__WHAT TO PRODUCE__: From the article on Pacific Heat, output the passage starting with "Pacific Heat comes" and going on through "Agent Todd Somerville.", word for word.

__PASSAGE TO READ__:
Pacific Heat comes to Netflix today. It's a 13 episode series from Working Dog Productions, of which Rob Sitch is one of the founding members, along with Santo Cilauro and Tom Gleisner.
He also voices one of the leads of Pacific Heat, Agent Todd Sommerville, as well as many of the villains of the series. Pacific Heat is an Australian production, built upon characters that have been around for about 20 years. That's important to know because of the inevitable comparison to a US animated series we know and love.
Sitch took the time to explain a bit about Working Dog, how the characters have come to light, a bit about the humor that inspired them and the animation, as well as what you can expect from the series during a recent telephone interview, in which he didn't mind me taking the silly route, greeting him as Agent Todd Somerville.
TV Fanatic: I'm sorry, I couldn't help myself. I really enjoyed the two episodes of Pacific Heat I saw and wanted to get into the spirit of things!

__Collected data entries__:
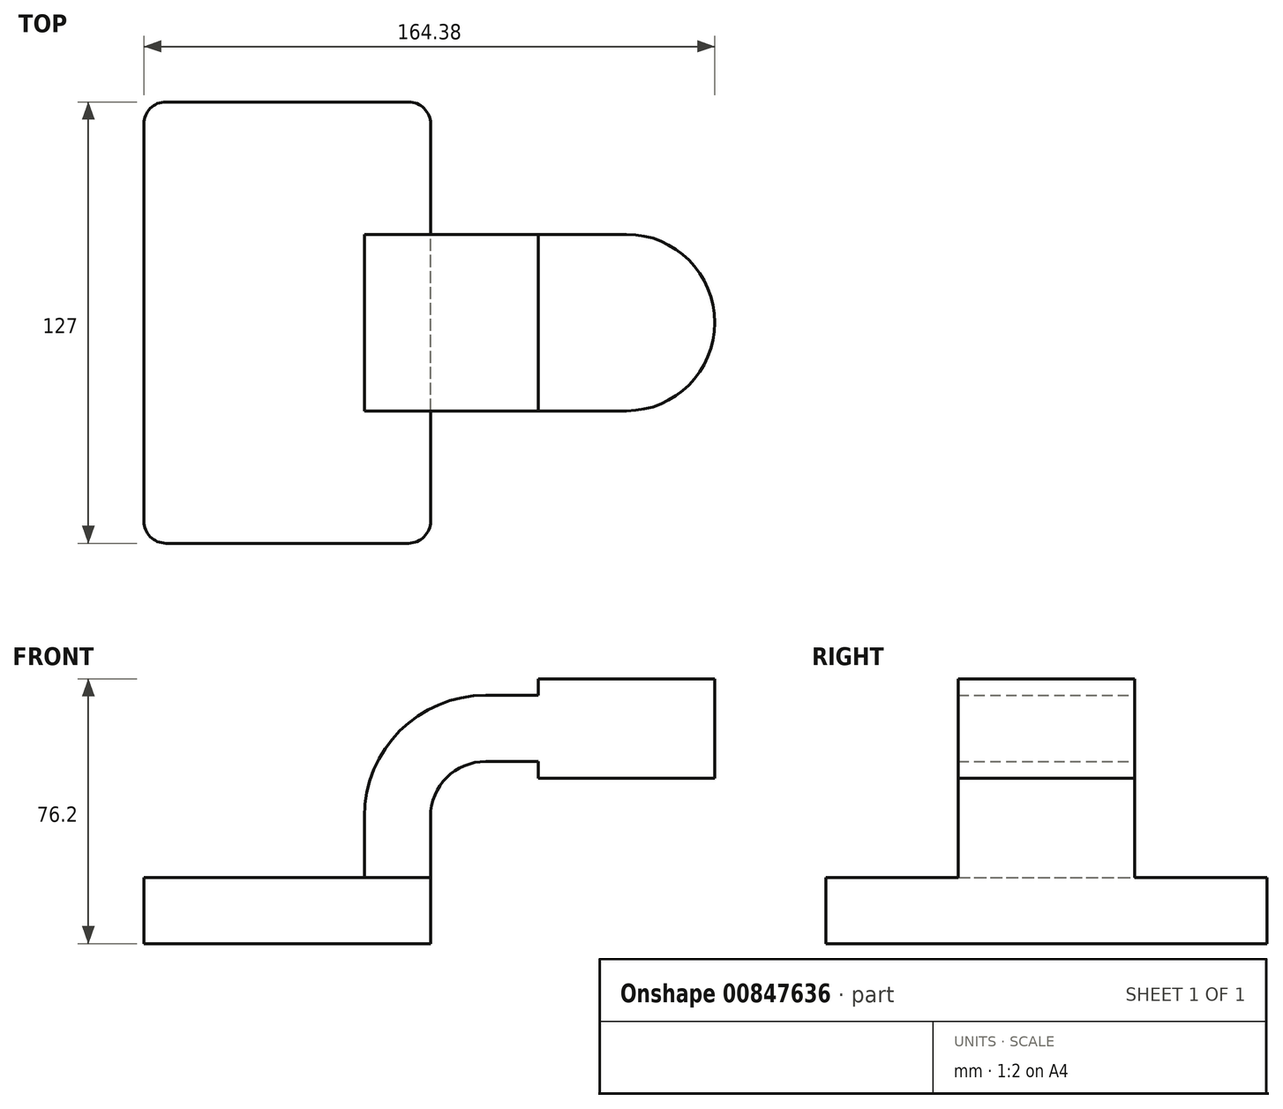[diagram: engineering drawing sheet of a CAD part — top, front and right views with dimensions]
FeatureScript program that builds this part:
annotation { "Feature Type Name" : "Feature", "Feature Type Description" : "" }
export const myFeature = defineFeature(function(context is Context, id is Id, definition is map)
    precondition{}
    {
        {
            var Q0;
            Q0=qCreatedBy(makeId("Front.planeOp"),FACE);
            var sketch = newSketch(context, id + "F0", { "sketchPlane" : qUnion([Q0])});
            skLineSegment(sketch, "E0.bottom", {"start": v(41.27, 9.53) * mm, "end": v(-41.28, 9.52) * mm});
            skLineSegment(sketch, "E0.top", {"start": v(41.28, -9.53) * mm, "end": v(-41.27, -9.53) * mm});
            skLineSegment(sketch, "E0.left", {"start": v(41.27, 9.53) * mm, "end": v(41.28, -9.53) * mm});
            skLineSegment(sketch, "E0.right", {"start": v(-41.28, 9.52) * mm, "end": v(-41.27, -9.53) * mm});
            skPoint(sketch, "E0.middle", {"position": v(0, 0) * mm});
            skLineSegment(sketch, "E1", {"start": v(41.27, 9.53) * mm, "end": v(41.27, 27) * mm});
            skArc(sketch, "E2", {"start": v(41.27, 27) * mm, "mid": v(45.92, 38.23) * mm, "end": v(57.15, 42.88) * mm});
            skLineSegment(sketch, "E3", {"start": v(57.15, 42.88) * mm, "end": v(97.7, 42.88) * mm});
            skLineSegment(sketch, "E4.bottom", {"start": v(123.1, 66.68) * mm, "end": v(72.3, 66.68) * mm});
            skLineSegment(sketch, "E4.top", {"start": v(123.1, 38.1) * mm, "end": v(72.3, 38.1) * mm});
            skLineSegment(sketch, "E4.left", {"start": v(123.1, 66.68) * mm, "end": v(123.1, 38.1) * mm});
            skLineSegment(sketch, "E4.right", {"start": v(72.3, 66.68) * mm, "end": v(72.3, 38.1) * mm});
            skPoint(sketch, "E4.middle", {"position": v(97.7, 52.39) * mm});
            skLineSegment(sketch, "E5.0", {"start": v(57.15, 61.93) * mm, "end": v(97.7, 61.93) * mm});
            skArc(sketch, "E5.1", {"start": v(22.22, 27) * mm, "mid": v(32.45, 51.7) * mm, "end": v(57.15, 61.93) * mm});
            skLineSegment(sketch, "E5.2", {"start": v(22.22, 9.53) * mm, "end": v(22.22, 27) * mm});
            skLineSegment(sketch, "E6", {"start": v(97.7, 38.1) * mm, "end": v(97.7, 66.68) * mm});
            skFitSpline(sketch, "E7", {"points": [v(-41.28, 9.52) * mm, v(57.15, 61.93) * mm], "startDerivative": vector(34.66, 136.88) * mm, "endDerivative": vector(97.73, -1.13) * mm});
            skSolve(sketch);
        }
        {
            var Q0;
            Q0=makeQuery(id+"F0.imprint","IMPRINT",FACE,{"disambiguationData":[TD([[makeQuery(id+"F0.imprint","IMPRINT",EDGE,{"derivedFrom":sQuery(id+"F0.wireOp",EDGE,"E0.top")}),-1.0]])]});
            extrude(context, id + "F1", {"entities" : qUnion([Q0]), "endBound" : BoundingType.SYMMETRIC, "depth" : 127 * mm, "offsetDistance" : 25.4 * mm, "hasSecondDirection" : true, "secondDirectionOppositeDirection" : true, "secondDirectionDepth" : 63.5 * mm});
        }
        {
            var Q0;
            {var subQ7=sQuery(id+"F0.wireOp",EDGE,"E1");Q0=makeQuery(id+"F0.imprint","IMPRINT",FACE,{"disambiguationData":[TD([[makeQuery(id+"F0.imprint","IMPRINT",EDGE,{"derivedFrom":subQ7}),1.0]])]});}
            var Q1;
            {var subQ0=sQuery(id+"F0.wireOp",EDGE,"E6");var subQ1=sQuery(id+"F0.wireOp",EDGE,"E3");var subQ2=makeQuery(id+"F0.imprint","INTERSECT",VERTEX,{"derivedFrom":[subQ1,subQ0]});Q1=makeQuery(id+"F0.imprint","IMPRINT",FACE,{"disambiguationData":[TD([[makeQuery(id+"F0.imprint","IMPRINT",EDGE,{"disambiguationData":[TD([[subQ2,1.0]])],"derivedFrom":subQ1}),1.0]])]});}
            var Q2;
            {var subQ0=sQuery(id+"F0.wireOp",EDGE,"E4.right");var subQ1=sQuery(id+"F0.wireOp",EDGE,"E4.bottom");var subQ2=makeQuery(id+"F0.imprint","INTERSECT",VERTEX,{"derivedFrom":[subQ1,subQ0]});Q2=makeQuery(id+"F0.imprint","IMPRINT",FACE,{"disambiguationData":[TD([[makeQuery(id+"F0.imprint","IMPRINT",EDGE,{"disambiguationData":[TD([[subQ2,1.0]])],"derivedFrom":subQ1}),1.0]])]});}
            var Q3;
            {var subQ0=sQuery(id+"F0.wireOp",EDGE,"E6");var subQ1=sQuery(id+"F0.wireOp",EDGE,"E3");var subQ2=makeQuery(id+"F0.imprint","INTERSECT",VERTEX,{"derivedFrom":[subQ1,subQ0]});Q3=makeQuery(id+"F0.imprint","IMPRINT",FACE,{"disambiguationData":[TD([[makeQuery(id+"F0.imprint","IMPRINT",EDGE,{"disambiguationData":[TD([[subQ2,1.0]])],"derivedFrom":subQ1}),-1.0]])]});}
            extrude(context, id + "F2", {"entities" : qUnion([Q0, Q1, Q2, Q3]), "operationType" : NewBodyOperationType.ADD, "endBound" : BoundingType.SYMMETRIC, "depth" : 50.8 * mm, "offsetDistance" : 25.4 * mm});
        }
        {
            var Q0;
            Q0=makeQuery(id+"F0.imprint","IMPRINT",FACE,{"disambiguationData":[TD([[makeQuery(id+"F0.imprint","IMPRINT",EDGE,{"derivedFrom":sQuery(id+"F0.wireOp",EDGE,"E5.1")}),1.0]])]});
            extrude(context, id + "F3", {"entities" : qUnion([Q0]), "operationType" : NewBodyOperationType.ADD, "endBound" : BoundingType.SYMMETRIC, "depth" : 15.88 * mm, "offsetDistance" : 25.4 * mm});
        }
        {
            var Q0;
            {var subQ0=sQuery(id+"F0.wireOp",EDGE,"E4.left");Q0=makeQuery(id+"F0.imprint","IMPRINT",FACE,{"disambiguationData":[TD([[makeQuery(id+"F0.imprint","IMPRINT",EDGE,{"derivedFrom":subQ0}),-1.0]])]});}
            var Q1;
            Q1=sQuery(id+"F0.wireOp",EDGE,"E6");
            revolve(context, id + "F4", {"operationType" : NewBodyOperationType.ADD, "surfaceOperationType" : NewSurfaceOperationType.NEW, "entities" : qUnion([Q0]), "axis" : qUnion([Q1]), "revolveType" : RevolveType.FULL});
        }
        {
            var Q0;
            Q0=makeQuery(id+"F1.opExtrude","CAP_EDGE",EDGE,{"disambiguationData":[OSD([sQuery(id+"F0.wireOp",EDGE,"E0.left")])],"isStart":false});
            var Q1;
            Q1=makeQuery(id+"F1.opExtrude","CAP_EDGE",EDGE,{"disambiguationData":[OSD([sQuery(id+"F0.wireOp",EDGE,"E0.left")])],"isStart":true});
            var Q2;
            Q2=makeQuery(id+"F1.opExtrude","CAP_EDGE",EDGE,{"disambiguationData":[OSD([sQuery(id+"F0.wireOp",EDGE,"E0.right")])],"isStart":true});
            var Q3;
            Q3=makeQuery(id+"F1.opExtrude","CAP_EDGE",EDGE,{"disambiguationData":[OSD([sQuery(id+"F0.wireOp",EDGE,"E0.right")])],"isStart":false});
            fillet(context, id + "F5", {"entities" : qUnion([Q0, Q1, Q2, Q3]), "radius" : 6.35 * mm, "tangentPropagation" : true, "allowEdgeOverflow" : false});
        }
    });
...
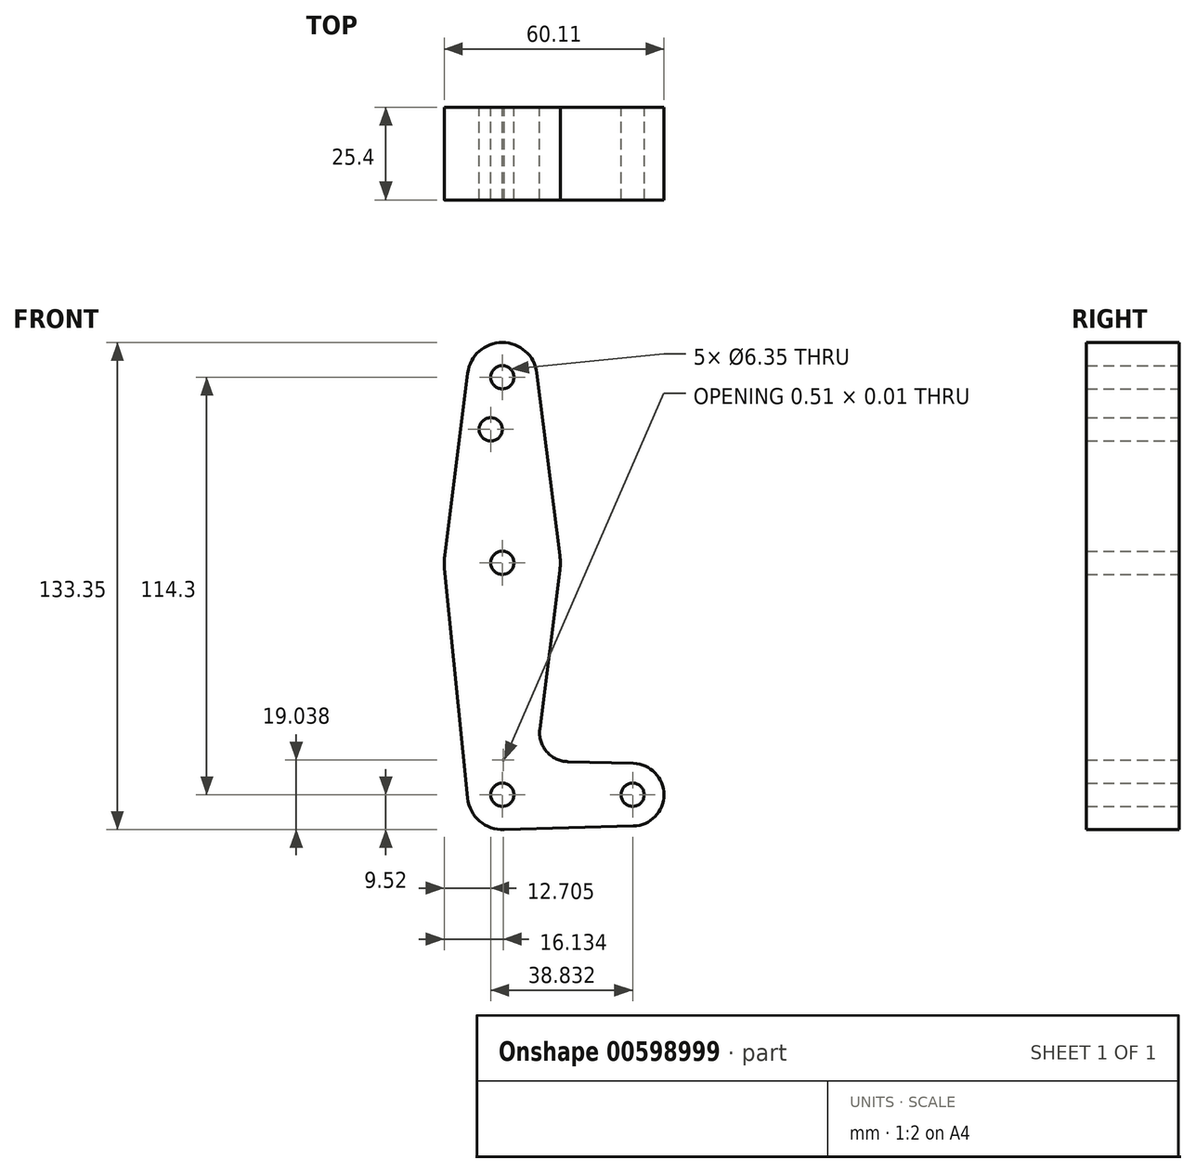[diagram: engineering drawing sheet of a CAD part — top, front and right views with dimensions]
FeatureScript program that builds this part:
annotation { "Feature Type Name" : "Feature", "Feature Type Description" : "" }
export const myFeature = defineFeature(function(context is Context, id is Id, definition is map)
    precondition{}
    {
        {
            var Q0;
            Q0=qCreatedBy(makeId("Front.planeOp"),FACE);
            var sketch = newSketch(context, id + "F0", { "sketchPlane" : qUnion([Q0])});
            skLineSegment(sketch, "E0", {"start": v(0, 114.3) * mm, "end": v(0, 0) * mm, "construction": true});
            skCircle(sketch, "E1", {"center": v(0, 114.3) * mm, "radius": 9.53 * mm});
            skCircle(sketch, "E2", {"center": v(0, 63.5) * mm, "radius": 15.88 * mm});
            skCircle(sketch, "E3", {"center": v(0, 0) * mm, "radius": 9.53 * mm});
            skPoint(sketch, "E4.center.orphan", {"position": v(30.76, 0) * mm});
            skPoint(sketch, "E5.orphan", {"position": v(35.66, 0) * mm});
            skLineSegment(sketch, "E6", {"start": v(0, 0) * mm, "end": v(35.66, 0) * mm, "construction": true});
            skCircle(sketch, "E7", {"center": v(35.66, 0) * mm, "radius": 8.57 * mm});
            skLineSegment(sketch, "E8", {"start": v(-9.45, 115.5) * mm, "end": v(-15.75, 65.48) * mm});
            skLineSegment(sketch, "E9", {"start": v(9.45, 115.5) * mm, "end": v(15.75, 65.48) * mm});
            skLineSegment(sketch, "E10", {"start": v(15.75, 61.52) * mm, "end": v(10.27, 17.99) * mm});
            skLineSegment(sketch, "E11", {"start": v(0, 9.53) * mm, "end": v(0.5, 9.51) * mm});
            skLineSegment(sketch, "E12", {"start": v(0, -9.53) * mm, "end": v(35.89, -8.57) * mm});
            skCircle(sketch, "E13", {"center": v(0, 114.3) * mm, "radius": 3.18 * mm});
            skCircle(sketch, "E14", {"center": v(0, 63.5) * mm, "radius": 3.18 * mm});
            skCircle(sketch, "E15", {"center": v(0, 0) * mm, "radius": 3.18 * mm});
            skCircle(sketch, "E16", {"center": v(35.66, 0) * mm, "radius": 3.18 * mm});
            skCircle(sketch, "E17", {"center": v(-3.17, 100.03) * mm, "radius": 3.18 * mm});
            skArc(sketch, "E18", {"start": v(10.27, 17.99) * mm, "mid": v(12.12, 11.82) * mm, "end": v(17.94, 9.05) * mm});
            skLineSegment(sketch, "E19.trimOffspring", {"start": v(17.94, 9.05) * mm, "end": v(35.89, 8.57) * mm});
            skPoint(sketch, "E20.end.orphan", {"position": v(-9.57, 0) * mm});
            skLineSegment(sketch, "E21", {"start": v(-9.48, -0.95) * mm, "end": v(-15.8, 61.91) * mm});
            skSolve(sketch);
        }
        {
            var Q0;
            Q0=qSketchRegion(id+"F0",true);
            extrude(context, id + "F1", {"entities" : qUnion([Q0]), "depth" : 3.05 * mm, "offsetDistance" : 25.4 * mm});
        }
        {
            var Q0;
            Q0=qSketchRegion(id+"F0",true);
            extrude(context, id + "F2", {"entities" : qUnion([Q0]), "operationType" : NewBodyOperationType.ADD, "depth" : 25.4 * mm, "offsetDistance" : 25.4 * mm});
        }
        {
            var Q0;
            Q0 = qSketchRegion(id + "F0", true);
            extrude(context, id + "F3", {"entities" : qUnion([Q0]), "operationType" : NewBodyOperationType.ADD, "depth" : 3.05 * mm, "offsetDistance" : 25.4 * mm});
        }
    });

__REPLY TO THE EXERCISE__:
Pacific Heat comes to Netflix today. It's a 13 episode series from Working Dog Productions, of which Rob Sitch is one of the founding members, along with Santo Cilauro and Tom Gleisner.
He also voices one of the leads of Pacific Heat, Agent Todd Sommerville, as well as many of the villains of the series. Pacific Heat is an Australian production, built upon characters that have been around for about 20 years. That's important to know because of the inevitable comparison to a US animated series we know and love.
Sitch took the time to explain a bit about Working Dog, how the characters have come to light, a bit about the humor that inspired them and the animation, as well as what you can expect from the series during a recent telephone interview, in which he didn't mind me taking the silly route, greeting him as Agent Todd Somerville.